At the same time, I’m also concerned how LLMs might further worsen inequities in our healthcare system. Here’s why:

If you ask ChatGPT-4 about a chest pain, but only say, “My chest hurts — what should I do?”, this terse 64-word response comes back:

These symptoms are very serious and could indicate a life-threatening condition such as a heart attack. **Please seek immediate medical attention. Call your local emergency number immediately or ask someone else to call for you.** It’s crucial to act quickly in these situations. Do not ignore these symptoms and do not attempt to self-diagnose or treat them. Please contact a healthcare professional right now.

Contrast that with this input to ChatGPT:

“I am a 48-year-old male who has had chronic chest pain when I cough from seasonal allergies for the past 6 months. It is not worsened by exertion, movement, or deep respirations. I do not have a fever, light-headedness, or leg swelling. I have tried Zyrtec with some improvement, but am not certain what else to consider. What should I do?”

ChatGPT’s response in that case details, in over 300 words, “five possibilities that you could discuss with your doctor.” It’s an impressively useful output that includes complex diagnoses like gastroesophageal reflux disease and musculoskeletal pain.

The contrast in these two responses illustrate my concern around the rise of LLMs in healthcare.
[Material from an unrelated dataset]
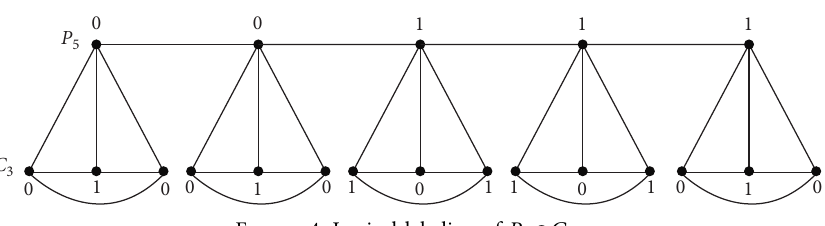
Figure 3: Logical labeling of P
Education level (and by extension, economic and social background) strongly shapes how verbose and detailed a patient can or will be about their symptoms. Many cultures around the globe consider complaining about one’s physical health as a sign of vanity or lack of religious faith; people raised within traditional gender roles also hesitate to fully discuss their symptoms for various reasons.

To that end, I fear that the quality and usefulness of it will be much better for those who have a greater education level. To prevent that outcome, we’ll need to work hard to create systems that assist patients of all backgrounds with constructing effective prompts so that everyone can benefit from the power of LLMs. In a medical context, those prompts are best created from close interactions between a patient and healthcare staff.

One day, I believe we will have artificial intelligence help us diagnose, treat, document, and communicate with our patients, and with far greater efficiency and accuracy. But a face-to-face relationship that makes a patient feel cared for and listened to, is not only essential to the healing process — it’s necessary for making any AI assistant valuable.

Because an elderly patient may give ChatGPT any number of symptoms about their back pain, but it will take onsite medical staff to discern a lonely man in dire need of human connection.

Dr. Josh Tamayo-Sarver works clinically in the emergency department of his local community and is a vice president of innovation at Inflect Health, an innovation incubator for health tech.